Il porte une main à son cou. 

— J'arrive plus à respirer, Elysia. 

Je ne réponds pas alors que la panique s'empare de mon psychologue. 

— Qu'est-ce qu'il m'arrive ? 

Je lui désigne le muguet. Cette plante, aussi jolie et fragile qu'elle n'y parait, peut servir de poison si nous savons nous y prendre. Je l'avais découvert au lycée, et cette fleur était devenue ma préférée parce qu'elle était comme moi. Douce et innocente. Mais mortelle. 

— Pourquoi ? 

Ses mots deviennent de plus en plus étouffés, mais je parviens toujours à le comprendre. 

Atlas a des problèmes de cœur, l'arrêt cardiaque ne devrait pas tarder. 

— Il est impossible de dire comment l'idée entra primitivement dans ma cervelle ; mais une fois conçue, elle me hanta nuit et jour. D'objet, il n'y en avait pas. La passion n'y était pas pour rien. 

Je le regarde avec indifférence parce que je ne parviens pas à ressentir de la pitié ou de la tristesse à son égard, pas à ce moment-là. Hier soir, je me suis demandée pourquoi je faisais ça, et je ne trouvais aucun motif. Je sais que notre histoire pouvait s'arrêter ici, Jake m'a pardonné, Sidra n'est pas mon problème. Mais j'ai envie de voir la lumière dans ses yeux s'éteindre. 

Ça semble fou, mais c'est ainsi. Et je n'ai rien trouvé de mieux que de lui réciter un extrait de "The Tell-Tale Heart" de Edgar Allan Poe, comme si cette citation explique parfaitement mes motivations, mon désir de le voir s'éteindre. 

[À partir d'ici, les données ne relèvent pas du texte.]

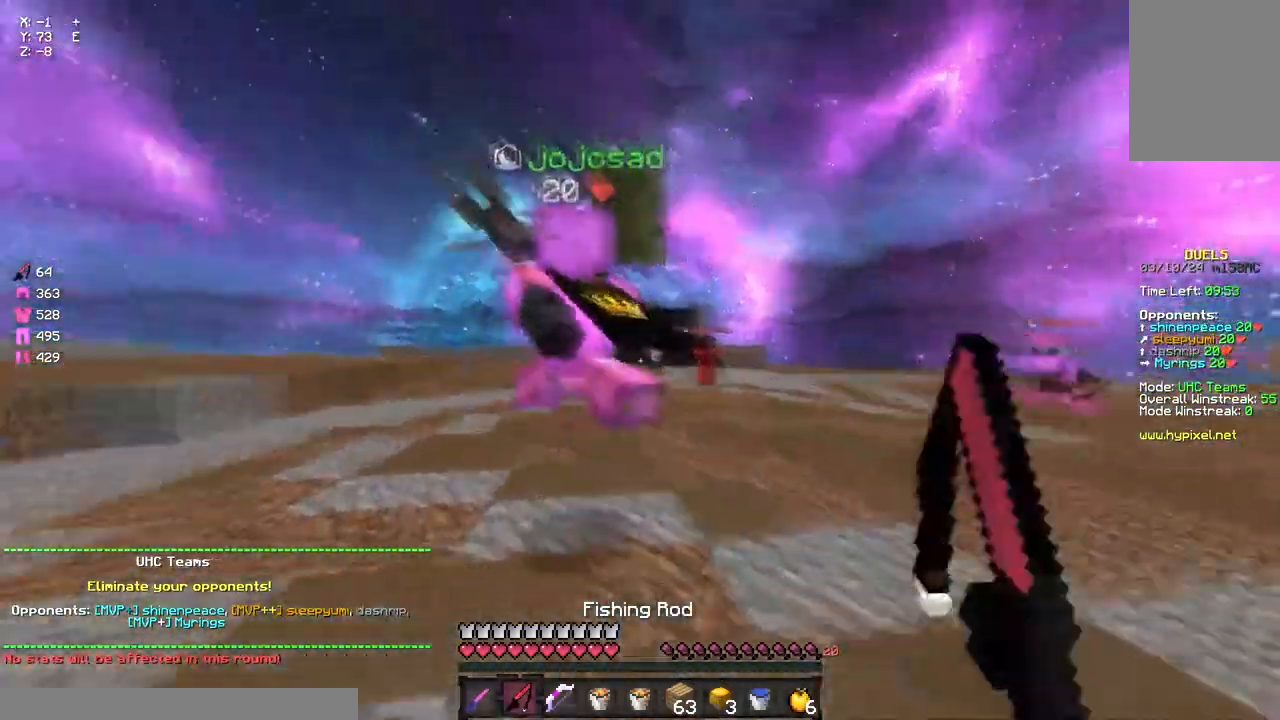
{"keys": ["a", "w"], "mouse": ["right"], "events": [[83, "mouse_left", "down"], [183, "mouse_left", "up"], [400, "mouse_right", "down"]]}
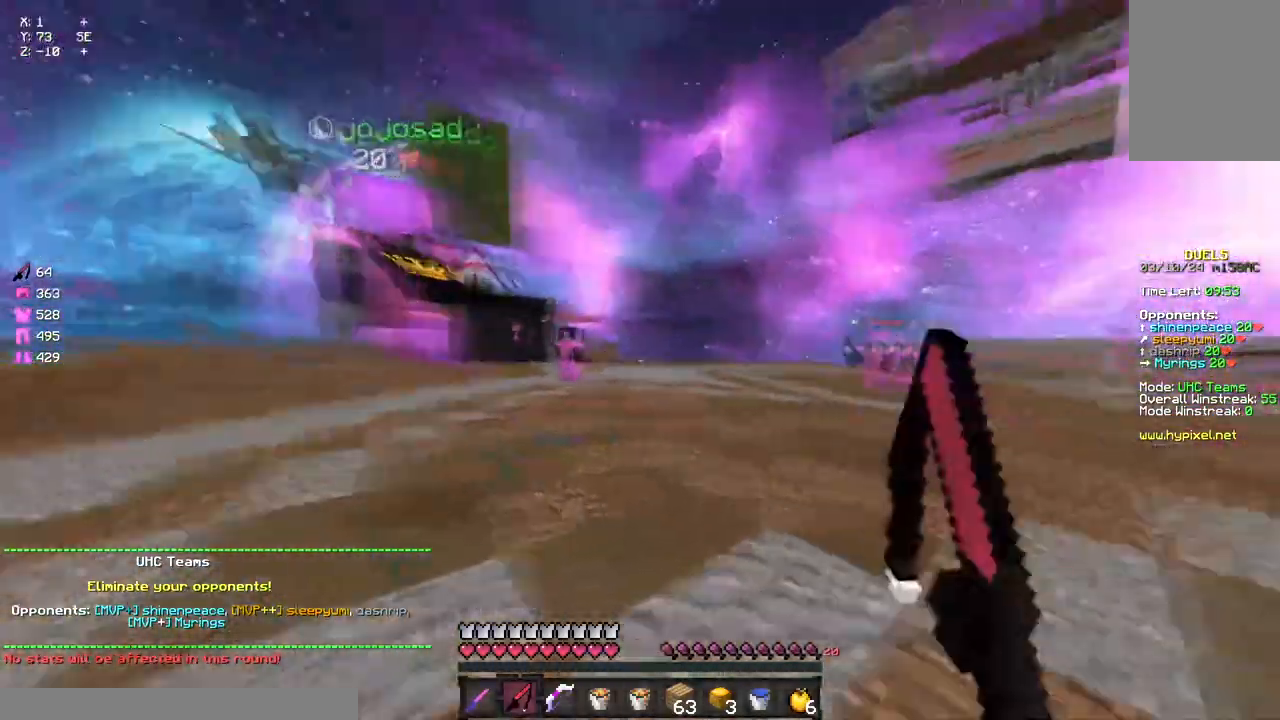
{"keys": ["d", "w"], "mouse": [], "events": [[17, "a", "up"], [17, "d", "down"], [17, "mouse_right", "up"], [233, "mouse_right", "down"], [400, "mouse_right", "up"]]}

Je ne sais pas pourquoi, mais j'en ai besoin. 

— J'aimais le vieux bonhomme, je continue. Il ne m'avait jamais fait de mal. Il ne m'avait jamais insulté. De son or je n'avais aucune envie. Je crois que c'était son œil. 

Atlas se met à vomir dans son assiette, mais étrangement, je m'en moque. Je me lève et m'accroupie à côté de lui jusqu'à le voir s'éteindre à tout jamais.

Et ensuite, oublier. J'oublierais tout ça.